Janda Charlie Kirk pada hari Jumat mengatakan dia akan bekerja untuk melestarikan warisan aktivis konservatif dan melanjutkan misi Turning Point USA.

“Untuk semua orang yang mendengarkan malam ini di seluruh Amerika, gerakan yang dibangun suamiku tidak akan mati. Itu tidak akan. Aku menolak untuk membiarkan itu terjadi. Itu tidak akan mati,” kata Erika Kirk dalam streaming langsung Jumat malam, membuat komentar publik pertamanya sejak kematian suaminya.

“Kita semua akan menolak untuk membiarkan itu terjadi,” lanjutnya. “Tidak ada yang akan melupakan nama suamiku, dan aku akan memastikannya.”

Charlie Kirk ditembak dan dibunuh pada hari Rabu di Utah.
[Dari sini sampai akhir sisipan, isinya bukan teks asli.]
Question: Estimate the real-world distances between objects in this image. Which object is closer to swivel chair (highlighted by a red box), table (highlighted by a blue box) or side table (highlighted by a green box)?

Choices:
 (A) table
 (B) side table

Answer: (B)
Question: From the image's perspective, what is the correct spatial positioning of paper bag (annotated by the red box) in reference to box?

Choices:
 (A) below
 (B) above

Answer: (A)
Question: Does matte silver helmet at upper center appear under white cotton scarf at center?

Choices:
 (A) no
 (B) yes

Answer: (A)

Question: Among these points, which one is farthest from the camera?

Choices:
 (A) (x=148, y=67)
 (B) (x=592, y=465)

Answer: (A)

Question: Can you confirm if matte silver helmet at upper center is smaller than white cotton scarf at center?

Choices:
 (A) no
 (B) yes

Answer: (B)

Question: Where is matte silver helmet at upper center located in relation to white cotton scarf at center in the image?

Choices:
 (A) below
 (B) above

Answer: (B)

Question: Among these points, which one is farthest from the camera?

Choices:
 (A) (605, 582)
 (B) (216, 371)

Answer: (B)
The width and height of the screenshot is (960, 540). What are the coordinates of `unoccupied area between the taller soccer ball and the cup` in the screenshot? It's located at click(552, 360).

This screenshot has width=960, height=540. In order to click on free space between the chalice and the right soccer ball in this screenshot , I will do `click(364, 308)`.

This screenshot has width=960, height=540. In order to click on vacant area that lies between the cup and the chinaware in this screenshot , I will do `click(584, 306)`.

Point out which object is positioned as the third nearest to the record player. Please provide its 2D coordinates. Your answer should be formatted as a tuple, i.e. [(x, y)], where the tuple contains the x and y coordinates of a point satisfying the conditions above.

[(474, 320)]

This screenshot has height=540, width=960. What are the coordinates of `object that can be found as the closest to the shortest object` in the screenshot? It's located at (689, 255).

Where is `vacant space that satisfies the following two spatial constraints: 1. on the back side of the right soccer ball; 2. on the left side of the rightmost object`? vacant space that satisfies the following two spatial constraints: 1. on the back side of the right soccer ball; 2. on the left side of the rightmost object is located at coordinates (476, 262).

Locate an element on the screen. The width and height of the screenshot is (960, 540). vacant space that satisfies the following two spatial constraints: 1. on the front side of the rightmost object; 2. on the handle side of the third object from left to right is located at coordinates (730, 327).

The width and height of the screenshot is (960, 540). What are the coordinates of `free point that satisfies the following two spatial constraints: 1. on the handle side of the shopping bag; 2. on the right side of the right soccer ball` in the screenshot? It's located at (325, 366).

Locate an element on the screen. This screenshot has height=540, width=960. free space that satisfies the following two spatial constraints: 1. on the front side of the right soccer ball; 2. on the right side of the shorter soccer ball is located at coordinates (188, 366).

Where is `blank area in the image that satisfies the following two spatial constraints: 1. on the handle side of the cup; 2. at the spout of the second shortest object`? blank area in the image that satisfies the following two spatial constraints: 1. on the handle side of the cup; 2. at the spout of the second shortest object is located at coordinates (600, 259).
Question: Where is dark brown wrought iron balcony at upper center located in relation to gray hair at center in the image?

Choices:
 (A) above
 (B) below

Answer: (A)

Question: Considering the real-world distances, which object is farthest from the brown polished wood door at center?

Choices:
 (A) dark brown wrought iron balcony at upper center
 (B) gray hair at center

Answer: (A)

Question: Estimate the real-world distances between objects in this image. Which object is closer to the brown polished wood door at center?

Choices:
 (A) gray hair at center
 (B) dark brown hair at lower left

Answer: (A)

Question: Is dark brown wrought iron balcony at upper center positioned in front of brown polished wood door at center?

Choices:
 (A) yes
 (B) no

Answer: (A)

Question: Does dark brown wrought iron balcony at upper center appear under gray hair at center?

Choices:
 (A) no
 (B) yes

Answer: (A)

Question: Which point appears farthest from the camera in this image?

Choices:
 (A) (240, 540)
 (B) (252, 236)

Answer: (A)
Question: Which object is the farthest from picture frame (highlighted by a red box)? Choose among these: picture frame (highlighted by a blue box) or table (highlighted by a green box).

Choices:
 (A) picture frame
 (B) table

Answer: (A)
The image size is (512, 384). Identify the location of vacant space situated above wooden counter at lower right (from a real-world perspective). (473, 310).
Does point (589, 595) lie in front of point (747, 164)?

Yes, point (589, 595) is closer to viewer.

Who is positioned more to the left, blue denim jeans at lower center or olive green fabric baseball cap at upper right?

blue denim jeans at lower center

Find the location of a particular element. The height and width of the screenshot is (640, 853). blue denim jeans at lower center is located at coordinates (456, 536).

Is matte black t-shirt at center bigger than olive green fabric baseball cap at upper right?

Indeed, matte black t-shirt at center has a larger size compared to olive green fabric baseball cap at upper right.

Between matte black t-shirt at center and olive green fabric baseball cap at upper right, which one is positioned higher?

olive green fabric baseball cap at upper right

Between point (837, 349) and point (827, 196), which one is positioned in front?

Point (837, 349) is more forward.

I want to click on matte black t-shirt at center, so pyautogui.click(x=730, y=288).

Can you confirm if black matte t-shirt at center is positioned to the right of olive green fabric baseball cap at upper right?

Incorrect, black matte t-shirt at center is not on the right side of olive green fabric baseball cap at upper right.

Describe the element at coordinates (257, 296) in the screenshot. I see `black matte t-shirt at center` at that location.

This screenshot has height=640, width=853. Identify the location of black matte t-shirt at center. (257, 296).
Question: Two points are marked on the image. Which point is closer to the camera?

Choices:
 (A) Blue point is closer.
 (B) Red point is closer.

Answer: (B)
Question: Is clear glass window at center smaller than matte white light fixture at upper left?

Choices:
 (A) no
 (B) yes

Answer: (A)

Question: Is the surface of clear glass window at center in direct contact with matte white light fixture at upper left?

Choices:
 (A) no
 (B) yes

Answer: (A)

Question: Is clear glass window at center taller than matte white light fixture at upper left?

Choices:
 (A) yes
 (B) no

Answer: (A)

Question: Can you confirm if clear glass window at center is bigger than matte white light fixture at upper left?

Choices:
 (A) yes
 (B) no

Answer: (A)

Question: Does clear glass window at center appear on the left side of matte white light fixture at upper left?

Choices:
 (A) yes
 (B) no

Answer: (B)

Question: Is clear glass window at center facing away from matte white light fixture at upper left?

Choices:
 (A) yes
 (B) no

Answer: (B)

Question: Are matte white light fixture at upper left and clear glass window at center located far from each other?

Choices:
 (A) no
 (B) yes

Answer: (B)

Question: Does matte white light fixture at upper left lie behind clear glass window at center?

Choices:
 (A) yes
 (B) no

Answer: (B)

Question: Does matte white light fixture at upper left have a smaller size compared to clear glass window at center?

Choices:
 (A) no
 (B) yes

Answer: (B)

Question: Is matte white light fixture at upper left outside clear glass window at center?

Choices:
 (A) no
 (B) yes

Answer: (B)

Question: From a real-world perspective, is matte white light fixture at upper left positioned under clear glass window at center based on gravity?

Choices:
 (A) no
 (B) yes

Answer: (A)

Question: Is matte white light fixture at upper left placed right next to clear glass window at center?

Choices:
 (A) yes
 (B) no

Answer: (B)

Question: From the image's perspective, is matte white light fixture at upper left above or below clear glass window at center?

Pada hari Jumat, penegak hukum negara bagian dan federal mengidentifikasi penembak yang dicurigai sebagai Tyler Robinson yang berusia 22 tahun.

Turning Point USA, sebuah organisasi nirlaba konservatif sekolah menengah dan perguruan tinggi, didirikan oleh Charlie Kirk pada 2012. Selama dekade sejak itu, Kirk menjadi komentator sayap kanan terkemuka.

Setelah pembunuhan Kirk, Presiden Trump, Wakil Presiden Vance dan Ketua DPR Mike Johnson (R-La.) Semua berbagi kenangan pribadi Kirk sebagai juara di jalur kampanye dan penasihat pintu tertutup.

Erika Kirk mengatakan pada hari Jumat, suaminya adalah seorang “martir” untuk negara itu dan berjanji untuk memperluas Turning Point USA untuk menghormatinya.

“Saya berjanji saya akan membuat titik balik hal terbesar yang pernah dilihat negara ini,” kata Erika selama streaming langsung. “Aku berjanji Charlie.”

Nirlaba ini menjadi tuan rumah daftar pengawasan untuk mengidentifikasi profesor yang “mendiskriminasi siswa konservatif dan memajukan propaganda kiri di ruang kelas,” dan juga mendukung kandidat pemerintah mahasiswa.

Kirk sering melakukan perjalanan ke kampus -kampus di seluruh negeri untuk memperdebatkan siswa dengan pandangan politik yang berlawanan. Dia berbicara dengan sebuah kelompok di Universitas Lembah Utah ketika dia ditembak minggu ini.